━━ Given information ━━
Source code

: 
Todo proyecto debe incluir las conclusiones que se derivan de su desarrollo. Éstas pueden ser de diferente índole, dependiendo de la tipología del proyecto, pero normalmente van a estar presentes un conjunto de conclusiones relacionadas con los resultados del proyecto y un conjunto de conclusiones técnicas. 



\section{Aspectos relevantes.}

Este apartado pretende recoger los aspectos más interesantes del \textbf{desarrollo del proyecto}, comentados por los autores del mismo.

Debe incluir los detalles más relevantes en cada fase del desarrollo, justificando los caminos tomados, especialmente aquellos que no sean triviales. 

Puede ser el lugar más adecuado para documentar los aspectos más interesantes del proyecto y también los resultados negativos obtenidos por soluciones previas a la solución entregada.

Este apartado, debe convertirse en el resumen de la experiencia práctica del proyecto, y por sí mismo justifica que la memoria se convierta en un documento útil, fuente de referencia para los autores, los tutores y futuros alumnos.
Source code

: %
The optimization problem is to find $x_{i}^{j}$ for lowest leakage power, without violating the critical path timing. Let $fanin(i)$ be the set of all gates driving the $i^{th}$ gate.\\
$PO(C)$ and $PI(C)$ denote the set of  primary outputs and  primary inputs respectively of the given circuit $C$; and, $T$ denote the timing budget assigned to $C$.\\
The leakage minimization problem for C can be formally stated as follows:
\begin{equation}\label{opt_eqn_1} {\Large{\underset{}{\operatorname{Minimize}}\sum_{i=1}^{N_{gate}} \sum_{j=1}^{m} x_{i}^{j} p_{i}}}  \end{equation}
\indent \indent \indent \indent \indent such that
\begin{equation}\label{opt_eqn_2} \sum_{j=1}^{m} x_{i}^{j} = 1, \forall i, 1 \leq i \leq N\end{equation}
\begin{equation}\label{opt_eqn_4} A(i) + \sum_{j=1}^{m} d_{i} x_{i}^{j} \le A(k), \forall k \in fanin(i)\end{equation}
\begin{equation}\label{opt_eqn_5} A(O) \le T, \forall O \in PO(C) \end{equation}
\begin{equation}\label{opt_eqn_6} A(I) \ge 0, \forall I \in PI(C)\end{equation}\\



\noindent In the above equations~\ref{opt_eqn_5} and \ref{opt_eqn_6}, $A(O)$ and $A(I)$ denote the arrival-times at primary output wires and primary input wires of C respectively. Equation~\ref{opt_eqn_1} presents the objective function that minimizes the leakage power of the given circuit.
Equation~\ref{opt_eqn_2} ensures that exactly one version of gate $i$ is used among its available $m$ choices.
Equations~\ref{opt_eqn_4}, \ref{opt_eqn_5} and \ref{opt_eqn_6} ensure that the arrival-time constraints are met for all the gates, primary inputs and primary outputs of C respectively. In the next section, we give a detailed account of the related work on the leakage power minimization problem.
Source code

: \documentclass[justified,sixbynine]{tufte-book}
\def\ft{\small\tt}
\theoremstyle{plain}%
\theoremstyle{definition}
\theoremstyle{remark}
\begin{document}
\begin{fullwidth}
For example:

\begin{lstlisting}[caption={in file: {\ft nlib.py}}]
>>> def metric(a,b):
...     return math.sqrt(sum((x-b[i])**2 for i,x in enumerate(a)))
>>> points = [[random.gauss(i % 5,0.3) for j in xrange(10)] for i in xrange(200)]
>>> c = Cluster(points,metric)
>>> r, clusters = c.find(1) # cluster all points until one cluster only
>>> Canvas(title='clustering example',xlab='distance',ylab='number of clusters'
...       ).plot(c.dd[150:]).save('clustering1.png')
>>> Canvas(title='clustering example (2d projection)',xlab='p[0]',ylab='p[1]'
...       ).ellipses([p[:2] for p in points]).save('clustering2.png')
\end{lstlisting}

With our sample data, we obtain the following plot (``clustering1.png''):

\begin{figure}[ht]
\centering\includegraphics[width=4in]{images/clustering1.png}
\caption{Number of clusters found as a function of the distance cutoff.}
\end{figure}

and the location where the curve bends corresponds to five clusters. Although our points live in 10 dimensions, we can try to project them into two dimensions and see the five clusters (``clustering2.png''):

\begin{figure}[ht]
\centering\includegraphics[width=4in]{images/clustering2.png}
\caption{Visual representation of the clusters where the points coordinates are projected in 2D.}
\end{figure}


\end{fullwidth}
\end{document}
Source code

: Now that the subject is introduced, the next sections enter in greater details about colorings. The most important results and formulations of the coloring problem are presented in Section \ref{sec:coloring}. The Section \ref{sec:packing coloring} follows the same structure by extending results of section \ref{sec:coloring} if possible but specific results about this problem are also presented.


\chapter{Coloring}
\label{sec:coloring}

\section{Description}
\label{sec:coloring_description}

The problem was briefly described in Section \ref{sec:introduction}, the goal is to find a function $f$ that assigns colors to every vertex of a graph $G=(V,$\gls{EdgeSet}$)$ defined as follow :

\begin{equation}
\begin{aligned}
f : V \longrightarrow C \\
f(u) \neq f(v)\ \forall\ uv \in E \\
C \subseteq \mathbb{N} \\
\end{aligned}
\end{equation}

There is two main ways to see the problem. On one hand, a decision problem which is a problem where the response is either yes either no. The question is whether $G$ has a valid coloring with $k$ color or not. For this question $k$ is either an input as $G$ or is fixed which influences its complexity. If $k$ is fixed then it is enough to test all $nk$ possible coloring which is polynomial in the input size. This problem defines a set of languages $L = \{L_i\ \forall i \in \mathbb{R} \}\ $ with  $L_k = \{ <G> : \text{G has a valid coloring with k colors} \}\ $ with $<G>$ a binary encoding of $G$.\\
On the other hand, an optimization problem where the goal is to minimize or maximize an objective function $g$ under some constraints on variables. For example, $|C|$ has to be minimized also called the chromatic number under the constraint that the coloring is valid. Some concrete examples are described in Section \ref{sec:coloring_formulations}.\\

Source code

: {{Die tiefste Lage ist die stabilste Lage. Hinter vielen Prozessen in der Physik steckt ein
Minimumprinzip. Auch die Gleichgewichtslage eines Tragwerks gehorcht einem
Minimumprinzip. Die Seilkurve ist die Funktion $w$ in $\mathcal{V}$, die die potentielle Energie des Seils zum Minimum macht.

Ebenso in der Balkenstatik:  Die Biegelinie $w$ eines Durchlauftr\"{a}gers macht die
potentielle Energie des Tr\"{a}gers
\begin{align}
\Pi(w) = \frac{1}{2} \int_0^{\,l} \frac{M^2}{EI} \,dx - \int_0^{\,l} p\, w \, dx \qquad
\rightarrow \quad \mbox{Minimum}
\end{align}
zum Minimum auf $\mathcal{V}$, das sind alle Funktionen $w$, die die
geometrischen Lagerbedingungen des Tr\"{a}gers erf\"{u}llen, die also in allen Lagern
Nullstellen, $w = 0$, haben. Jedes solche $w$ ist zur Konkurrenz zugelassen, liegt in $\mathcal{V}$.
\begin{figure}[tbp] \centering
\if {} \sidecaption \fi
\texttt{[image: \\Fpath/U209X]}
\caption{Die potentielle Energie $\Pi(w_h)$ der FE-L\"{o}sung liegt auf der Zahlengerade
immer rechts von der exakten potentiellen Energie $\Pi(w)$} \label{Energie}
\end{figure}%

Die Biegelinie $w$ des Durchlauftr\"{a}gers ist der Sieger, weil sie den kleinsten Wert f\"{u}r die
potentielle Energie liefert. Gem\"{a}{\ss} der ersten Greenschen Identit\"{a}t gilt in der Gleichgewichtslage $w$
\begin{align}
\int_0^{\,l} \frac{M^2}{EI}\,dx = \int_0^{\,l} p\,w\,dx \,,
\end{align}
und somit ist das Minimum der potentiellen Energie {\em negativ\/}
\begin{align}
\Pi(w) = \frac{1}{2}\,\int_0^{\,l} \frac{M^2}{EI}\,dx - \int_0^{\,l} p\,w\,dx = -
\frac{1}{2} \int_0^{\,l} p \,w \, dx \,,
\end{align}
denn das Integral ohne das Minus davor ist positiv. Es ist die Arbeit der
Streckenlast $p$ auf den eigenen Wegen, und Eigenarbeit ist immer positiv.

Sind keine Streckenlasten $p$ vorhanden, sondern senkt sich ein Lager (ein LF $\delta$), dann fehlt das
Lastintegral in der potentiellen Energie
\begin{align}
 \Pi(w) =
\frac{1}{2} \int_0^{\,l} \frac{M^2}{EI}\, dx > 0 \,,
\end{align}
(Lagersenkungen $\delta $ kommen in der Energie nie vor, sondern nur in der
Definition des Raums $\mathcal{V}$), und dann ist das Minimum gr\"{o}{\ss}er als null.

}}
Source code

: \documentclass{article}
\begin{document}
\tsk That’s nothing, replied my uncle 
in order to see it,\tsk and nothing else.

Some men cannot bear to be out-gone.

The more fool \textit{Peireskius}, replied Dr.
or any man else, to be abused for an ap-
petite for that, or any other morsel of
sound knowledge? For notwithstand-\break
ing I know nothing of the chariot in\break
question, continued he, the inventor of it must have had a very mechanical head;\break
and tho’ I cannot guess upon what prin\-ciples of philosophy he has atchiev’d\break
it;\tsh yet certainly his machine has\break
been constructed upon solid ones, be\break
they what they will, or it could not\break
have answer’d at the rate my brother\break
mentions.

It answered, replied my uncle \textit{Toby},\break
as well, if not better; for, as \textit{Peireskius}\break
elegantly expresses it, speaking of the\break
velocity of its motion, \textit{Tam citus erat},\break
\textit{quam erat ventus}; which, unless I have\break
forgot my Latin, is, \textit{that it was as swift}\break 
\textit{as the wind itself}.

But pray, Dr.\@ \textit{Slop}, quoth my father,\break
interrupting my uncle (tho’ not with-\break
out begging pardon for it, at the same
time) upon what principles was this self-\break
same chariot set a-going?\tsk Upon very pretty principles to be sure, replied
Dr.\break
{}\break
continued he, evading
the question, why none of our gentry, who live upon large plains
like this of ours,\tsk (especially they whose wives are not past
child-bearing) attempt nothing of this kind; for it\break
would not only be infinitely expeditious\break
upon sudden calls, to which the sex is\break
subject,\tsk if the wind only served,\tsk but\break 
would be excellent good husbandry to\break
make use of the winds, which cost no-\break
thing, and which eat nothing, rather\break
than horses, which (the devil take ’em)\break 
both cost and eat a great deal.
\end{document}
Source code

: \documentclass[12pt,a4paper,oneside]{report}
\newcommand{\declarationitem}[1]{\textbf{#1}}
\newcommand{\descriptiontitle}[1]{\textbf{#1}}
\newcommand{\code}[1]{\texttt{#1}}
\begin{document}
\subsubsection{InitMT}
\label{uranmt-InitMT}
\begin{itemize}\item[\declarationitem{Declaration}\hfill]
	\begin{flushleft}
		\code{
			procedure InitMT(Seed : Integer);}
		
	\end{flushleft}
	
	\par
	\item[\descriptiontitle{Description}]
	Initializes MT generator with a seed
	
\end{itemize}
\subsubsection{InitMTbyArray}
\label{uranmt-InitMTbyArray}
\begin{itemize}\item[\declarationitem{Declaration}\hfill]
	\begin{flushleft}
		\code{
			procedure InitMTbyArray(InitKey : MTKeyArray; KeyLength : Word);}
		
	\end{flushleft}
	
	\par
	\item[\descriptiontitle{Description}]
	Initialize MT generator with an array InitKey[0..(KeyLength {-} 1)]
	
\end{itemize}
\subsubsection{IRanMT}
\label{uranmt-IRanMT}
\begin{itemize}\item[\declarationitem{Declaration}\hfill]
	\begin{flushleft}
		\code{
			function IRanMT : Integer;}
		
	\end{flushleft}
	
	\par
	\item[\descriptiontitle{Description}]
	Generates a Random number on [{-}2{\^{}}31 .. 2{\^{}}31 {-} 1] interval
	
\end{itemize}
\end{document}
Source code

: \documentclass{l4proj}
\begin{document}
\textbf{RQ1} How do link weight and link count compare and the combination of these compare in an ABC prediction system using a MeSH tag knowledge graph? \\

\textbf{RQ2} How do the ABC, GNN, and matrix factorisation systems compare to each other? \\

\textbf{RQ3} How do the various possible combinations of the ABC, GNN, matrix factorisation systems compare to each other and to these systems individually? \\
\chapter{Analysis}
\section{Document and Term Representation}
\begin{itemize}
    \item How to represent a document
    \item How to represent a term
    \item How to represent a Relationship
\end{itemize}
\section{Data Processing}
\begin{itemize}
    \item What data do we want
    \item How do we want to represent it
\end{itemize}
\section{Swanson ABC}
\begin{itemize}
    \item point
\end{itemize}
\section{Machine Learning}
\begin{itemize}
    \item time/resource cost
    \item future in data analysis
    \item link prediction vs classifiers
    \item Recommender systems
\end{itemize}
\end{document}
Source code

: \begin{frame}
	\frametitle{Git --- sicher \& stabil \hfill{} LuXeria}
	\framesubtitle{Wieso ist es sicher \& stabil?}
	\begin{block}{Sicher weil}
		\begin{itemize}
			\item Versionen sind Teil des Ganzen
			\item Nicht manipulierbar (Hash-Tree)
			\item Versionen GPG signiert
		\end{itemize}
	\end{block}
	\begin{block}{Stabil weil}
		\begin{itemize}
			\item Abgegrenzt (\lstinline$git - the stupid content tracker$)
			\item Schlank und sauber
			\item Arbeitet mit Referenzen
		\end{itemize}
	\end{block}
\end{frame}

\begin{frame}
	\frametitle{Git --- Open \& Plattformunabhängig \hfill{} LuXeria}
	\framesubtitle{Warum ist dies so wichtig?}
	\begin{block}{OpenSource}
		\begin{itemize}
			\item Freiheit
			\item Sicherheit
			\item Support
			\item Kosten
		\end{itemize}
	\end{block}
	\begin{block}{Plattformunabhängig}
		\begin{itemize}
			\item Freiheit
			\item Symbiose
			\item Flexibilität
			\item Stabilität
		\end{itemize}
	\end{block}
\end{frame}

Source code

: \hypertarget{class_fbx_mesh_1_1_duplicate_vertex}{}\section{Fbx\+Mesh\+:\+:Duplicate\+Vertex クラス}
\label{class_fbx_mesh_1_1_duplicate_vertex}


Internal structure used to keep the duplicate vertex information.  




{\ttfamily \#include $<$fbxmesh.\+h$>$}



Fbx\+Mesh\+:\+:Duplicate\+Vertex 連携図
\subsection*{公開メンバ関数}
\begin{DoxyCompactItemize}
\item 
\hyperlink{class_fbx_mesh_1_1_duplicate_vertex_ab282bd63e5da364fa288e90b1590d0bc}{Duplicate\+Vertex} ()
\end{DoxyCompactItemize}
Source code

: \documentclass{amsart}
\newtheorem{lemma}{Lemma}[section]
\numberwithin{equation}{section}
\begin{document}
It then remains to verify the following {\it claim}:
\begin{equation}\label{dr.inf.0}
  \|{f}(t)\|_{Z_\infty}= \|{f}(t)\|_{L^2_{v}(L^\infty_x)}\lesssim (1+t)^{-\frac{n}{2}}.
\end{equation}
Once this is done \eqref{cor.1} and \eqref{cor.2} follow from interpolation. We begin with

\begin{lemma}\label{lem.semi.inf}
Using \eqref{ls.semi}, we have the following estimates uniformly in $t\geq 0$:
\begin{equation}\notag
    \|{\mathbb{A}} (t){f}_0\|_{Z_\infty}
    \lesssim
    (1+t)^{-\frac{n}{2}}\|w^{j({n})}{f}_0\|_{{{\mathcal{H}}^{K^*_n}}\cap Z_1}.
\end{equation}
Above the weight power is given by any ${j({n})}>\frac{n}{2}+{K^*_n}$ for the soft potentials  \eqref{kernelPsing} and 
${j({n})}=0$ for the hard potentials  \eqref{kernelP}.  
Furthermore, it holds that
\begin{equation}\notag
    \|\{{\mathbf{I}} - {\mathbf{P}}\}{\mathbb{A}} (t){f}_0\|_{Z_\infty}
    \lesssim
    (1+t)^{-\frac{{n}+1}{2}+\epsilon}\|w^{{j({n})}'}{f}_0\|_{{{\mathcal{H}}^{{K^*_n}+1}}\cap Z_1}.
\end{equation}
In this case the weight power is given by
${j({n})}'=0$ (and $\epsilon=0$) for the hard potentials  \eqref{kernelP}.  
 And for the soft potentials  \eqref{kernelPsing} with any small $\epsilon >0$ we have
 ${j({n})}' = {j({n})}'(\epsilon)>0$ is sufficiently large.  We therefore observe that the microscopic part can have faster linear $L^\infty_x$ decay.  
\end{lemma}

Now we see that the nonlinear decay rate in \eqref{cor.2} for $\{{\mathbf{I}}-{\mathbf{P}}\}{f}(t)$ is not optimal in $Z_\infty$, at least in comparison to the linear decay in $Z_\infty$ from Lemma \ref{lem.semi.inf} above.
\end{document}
━━━
Work required ▸
Reproduce exactly every line that sits between the start of the entries and the line bearing "Debe incluir los", counting both of those lines.

Solution ▸
Source code

: 
Todo proyecto debe incluir las conclusiones que se derivan de su desarrollo. Éstas pueden ser de diferente índole, dependiendo de la tipología del proyecto, pero normalmente van a estar presentes un conjunto de conclusiones relacionadas con los resultados del proyecto y un conjunto de conclusiones técnicas. 



\section{Aspectos relevantes.}

Este apartado pretende recoger los aspectos más interesantes del \textbf{desarrollo del proyecto}, comentados por los autores del mismo.

Debe incluir los detalles más relevantes en cada fase del desarrollo, justificando los caminos tomados, especialmente aquellos que no sean triviales. 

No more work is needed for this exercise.